Als Kind konnte Richard Serra aus seinem Fenster die Schiffe in der Bucht von San Francisco beobachten – und die Faszination von Wasser und grossen Stahlstrukturen liess ihn danach nie wieder los. Mit teils riesigen Stahlskulpturen wurde er zu einem der wichtigsten und erfolgreichsten Bildhauer der Welt. Aber er war auch stets umstritten.
Ich glaube nicht, dass Kunst die Aufgabe hat, zu gefallen.
Die Beliebtheit seines Werks bedeute ihm nichts, betonte der Künstler immer wieder. «Ich glaube nicht, dass Kunst die Aufgabe hat, zu gefallen.» Am Dienstag starb er im Alter von 85 Jahren im US-Bundesstaat New York, wie sein Anwalt John Silberman bestätigte. Übereinstimmenden Medienberichten zufolge starb er infolge einer Lungenentzündung.
Kompromisslos wie seine Werke
Die meisten von Serras Werken, viele davon nach Modellen in Deutschland hergestellt, sind gross und tonnenschwer. Für mehr als 100 öffentliche Orte hat er Skulpturen geschaffen: von Philadelphia und St. Louis über São Paulo bis Bochum und Basel. Seinen Entwurf für das Holocaust-Mahnmal in Berlin zog er allerdings im Streit wieder zurück.
Die Grundidee mit einem Meer aus Stelen stammt von ihm. Als sein Entwurf aber verändert wurde, zog er ihn «aus privaten und künstlerischen Gründen» zurück. Eine andere Skulptur in New York wurde nach starken Protesten wieder abgebaut. Er sei so «stählern und kompromisslos wie seine Werke», schrieb der britische «Guardian» einmal.
Das renommierte Guggenheim-Museum in New York würdigte Serras Werk und erklärte am Dienstag, seine «monumentalen Arbeiten haben unsere Wahrnehmung von Raum und Form verändert».
Mit Stahl aufgewachsen
Er lebte und arbeitete zuletzt in New York, auf Long Island und im kanadischen Nova Scotia. Geboren wurde er am 2. November 1938 in San Francisco. Sein Vater arbeitete einige Jahre lang in einer Schiffswerft – wo die Liebe seines Sohnes für Stahlstrukturen, die schon durch das Beobachten der Schiffe durch sein Kinderzimmerfenster entfacht worden war, weiter befeuert wurde. «Es war eine lebhafte Umgebung», erinnerte sich der Künstler einmal. «Ich bin arm aufgewachsen, aber die Atmosphäre war reich.»

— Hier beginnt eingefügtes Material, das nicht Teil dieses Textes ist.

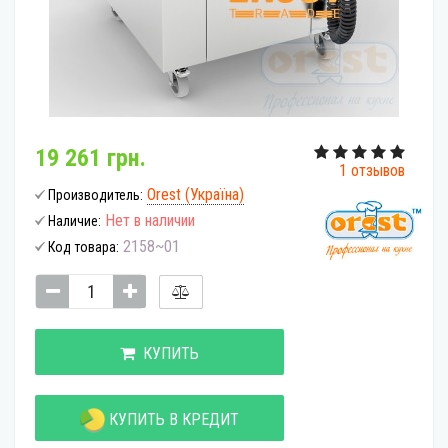
19 261 грн.
1 отзывов
Orest (Україна)
Производитель:
Нет в наличии
Наличие:
2158~01
Код товара:
КУПИТЬ
КУПИТЬ В КРЕДИТ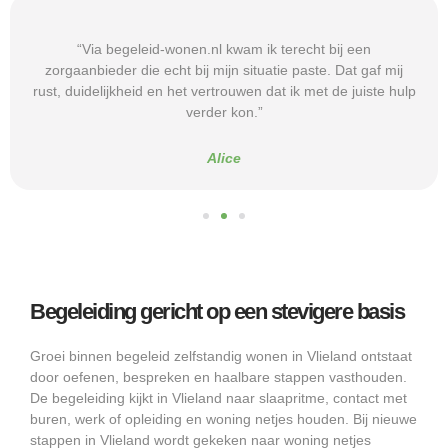
“Via begeleid-wonen.nl kwam ik terecht bij een
zorgaanbieder die echt bij mijn situatie paste. Dat gaf mij
rust, duidelijkheid en het vertrouwen dat ik met de juiste hulp
verder kon.”
Alice
Begeleiding gericht op een stevigere basis
Groei binnen begeleid zelfstandig wonen in Vlieland ontstaat
door oefenen, bespreken en haalbare stappen vasthouden.
De begeleiding kijkt in Vlieland naar slaapritme, contact met
buren, werk of opleiding en woning netjes houden. Bij nieuwe
stappen in Vlieland wordt gekeken naar woning netjes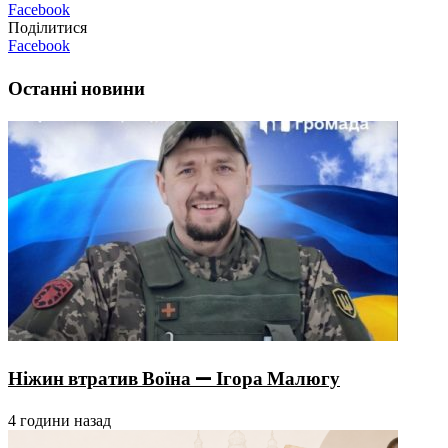
Facebook
Поділитися
Facebook
Останні новини
Ніжин втратив Воїна — Ігора Малюгу
4 години назад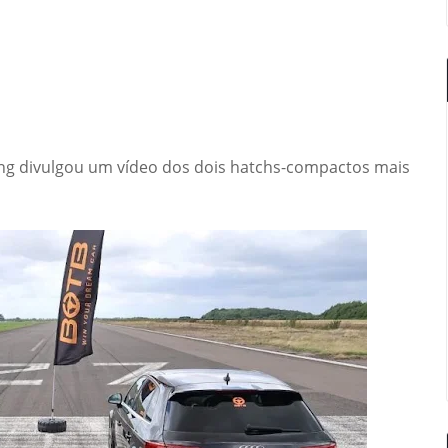
ng divulgou um vídeo dos dois hatchs-compactos mais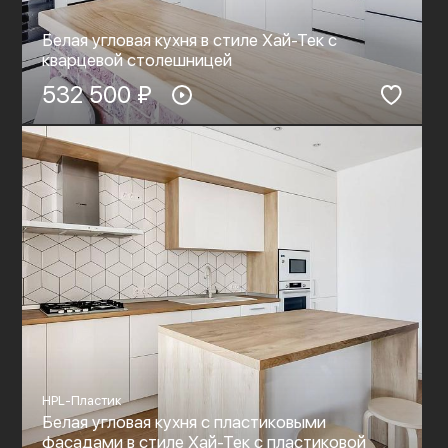
Белая угловая кухня в стиле Хай-Тек с
кварцевой столешницей
532 500 ₽
HPL-Пластик
Белая угловая кухня с пластиковыми
фасадами в стиле Хай-Тек с пластиковой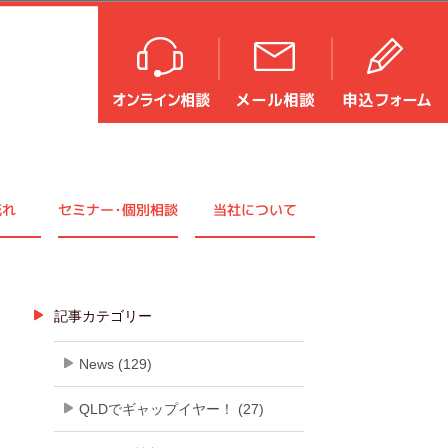
流れ
セミナ
ー・
個別相談
当社について
記事カテゴリー
News (129)
QLDでギャップイヤー！ (27)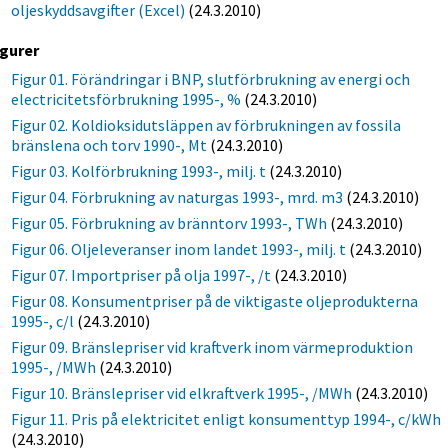
oljeskyddsavgifter (Excel)
(24.3.2010)
igurer
Figur 01. Förändringar i BNP, slutförbrukning av energi och
electricitetsförbrukning 1995-, %
(24.3.2010)
Figur 02. Koldioksidutsläppen av förbrukningen av fossila
bränslena och torv 1990-, Mt
(24.3.2010)
Figur 03. Kolförbrukning 1993-, milj. t
(24.3.2010)
Figur 04. Förbrukning av naturgas 1993-, mrd. m3
(24.3.2010)
Figur 05. Förbrukning av bränntorv 1993-, TWh
(24.3.2010)
Figur 06. Oljeleveranser inom landet 1993-, milj. t
(24.3.2010)
Figur 07. Importpriser på olja 1997-, /t
(24.3.2010)
Figur 08. Konsumentpriser på de viktigaste oljeprodukterna
1995-, c/l
(24.3.2010)
Figur 09. Bränslepriser vid kraftverk inom värmeproduktion
1995-, /MWh
(24.3.2010)
Figur 10. Bränslepriser vid elkraftverk 1995-, /MWh
(24.3.2010)
Figur 11. Pris på elektricitet enligt konsumenttyp 1994-, c/kWh
(24.3.2010)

Er studierte englische Literatur an der University of California in Santa Barbara und an der Elite-Universität Yale. Danach ging er nach New York, wo er auf andere Künstler wie Donald Judd, Dan Flavin und Jasper Johns traf und bald mit Blei und Stahl zu experimentieren begann. Serras Skulpturen wurden immer grösser und schwerer und schliesslich bekam der Stahl Kurven.
«Das hatten die Menschen noch nie gesehen»
Mit grosser Wirkung, wie er später erzählte: «Die Menschen haben auf die Kurven reagiert, wie sie nie zuvor auf Ecken und gerade Linien reagiert hatten. Das hatten sie noch nie gesehen. Die Menschen waren bereit für die Kurven.» Immer mehr Galerien und renommierte Museen räumten für ihn daraufhin riesige Räume frei.
Hin und wieder malte der Künstler auch, aber er blieb auch da meist monochrom. «Ich arbeite an einem pinkfarbenen Bild», sagte er einmal der «New York Times». «Es ist in meinem Schrank. Oder Grün und Lila. Eine Woche lang habe ich auch ein helles Gelbgrün in Betracht gezogen.» Ob er das ernst meinte? Das wusste man bei ihm nie so genau.